There was this popular poster floating around when I was six that said, "All I really need to know I learned in Kindergarten." I didn't learn how to read that poster until the following year.
My kindergarten life lesson was learning how to make friends out of strangers. Up until then, all my friends were the people I grew up with. My first kindergarten friend was amazing. He had Ghostbusters on Nintendo! It was the first game I'd ever seen say its own name.
I may have actually believed it was self aware, and that haunted my dreams.
When I asked my new friend if we could play again, he told me coldly, "No." He'd made a new friend, and his mom had told him he was only allowed to have one friend. I cursed myself for not seeing this coming and decided from then on to never be anyone's first friend again.
The real takeaway was that I had not been the one with the cool shiny thing. I was a consumer of cool, not a provider of cool. I brought nothing to the table but my admiration, and the Ghostbuster Kid had more minds to bend.
I sulked for a few days until my brother brought home a Sega Genesis and boy was I ready to it. I took it a few steps too far though when I told other kids it would cost a quarter to come play.
Once again, I found myself friendless and confused by the complicated social dynamics of young childhood life.
Luckily, my reputation of being a cheapskate friendship merchant died quickly, and I was able to grow from the whole ordeal.

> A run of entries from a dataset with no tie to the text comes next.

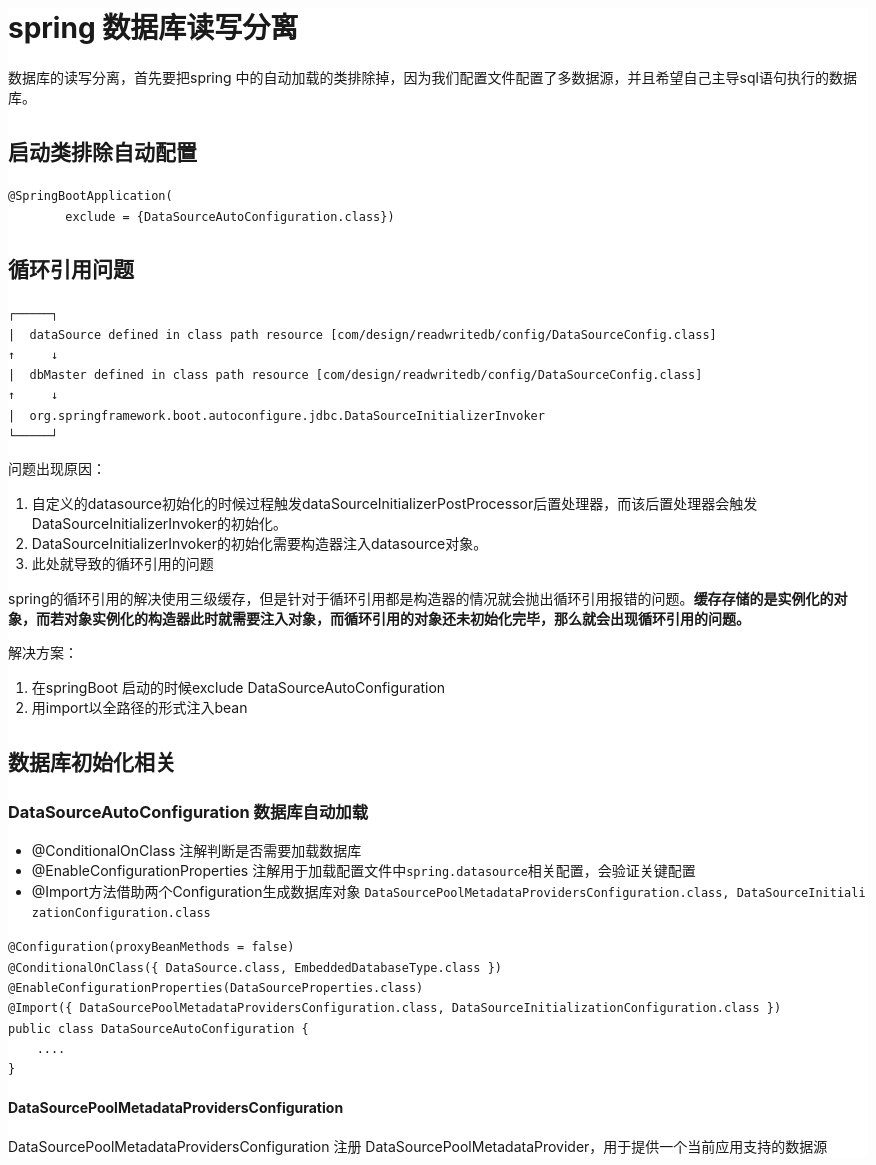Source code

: # spring 数据库读写分离

数据库的读写分离，首先要把spring 中的自动加载的类排除掉，因为我们配置文件配置了多数据源，并且希望自己主导sql语句执行的数据库。

## 启动类排除自动配置
```text
@SpringBootApplication(
        exclude = {DataSourceAutoConfiguration.class})
```

## 循环引用问题
```text
┌─────┐
|  dataSource defined in class path resource [com/design/readwritedb/config/DataSourceConfig.class]
↑     ↓
|  dbMaster defined in class path resource [com/design/readwritedb/config/DataSourceConfig.class]
↑     ↓
|  org.springframework.boot.autoconfigure.jdbc.DataSourceInitializerInvoker
└─────┘
```
问题出现原因：
1. 自定义的datasource初始化的时候过程触发dataSourceInitializerPostProcessor后置处理器，而该后置处理器会触发DataSourceInitializerInvoker的初始化。
2. DataSourceInitializerInvoker的初始化需要构造器注入datasource对象。
3. 此处就导致的循环引用的问题

spring的循环引用的解决使用三级缓存，但是针对于循环引用都是构造器的情况就会抛出循环引用报错的问题。**缓存存储的是实例化的对象，而若对象实例化的构造器此时就需要注入对象，而循环引用的对象还未初始化完毕，那么就会出现循环引用的问题。**

解决方案：
1. 在springBoot 启动的时候exclude DataSourceAutoConfiguration
2. 用import以全路径的形式注入bean


## 数据库初始化相关

### DataSourceAutoConfiguration 数据库自动加载
- @ConditionalOnClass 注解判断是否需要加载数据库
- @EnableConfigurationProperties 注解用于加载配置文件中`spring.datasource`相关配置，会验证关键配置
- @Import方法借助两个Configuration生成数据库对象
`DataSourcePoolMetadataProvidersConfiguration.class, DataSourceInitializationConfiguration.class`
```text
@Configuration(proxyBeanMethods = false)
@ConditionalOnClass({ DataSource.class, EmbeddedDatabaseType.class })
@EnableConfigurationProperties(DataSourceProperties.class)
@Import({ DataSourcePoolMetadataProvidersConfiguration.class, DataSourceInitializationConfiguration.class })
public class DataSourceAutoConfiguration {
    ....
}
```
#### DataSourcePoolMetadataProvidersConfiguration
DataSourcePoolMetadataProvidersConfiguration 注册 DataSourcePoolMetadataProvider，用于提供一个当前应用支持的数据源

I learned that being generous opened a lot more neighbor kid's doors than being exploitative. I learned that the role of best entertainer was a coveted one in my neighborhood.
He who had the most fun had the most friends, and I had some fierce competition.
I lost many battles over buying the wrong candy or failing to see the fun in playing Legos. I was short sighted, never paying attention to the long game, and I missed out on some killer slumber parties because I failed to cultivate more meaningful friendships. I'm sorry for sleeping on Legos
It feels so good to finally get that one off my chest.
Fast forward to my first year of high school. I had to relearn a similar life lesson. By this time I knew I loved acting and I had built up a resume of three or four school plays, and had my sites on the upcoming school comedy. It had a smaller cast, and I was a sophomore, so I knew if I could land a part in that play I would have a chance to hang out with seniors, funny seniors, seniors with cars!
The pressure must have been too much, because I blew it and had to settle for debate club instead... which turned out to be where some really cool seniors hung out, funny seniors, seniors with cars!
More importantly these were amazing, smart, charismatic people without the drama. They loved literature, and going deeper on topics I'd never discussed before. They were best in state at debating policy and culture. I was shocked at how
real people could be this interesting. They broke me of my delusions that acting in some larger than life role was somehow
more meaningful and fulfilling than living an authentic teenage life. They helped me evolve from an actor to a role player, and I owe them a real debt of gratitude for that.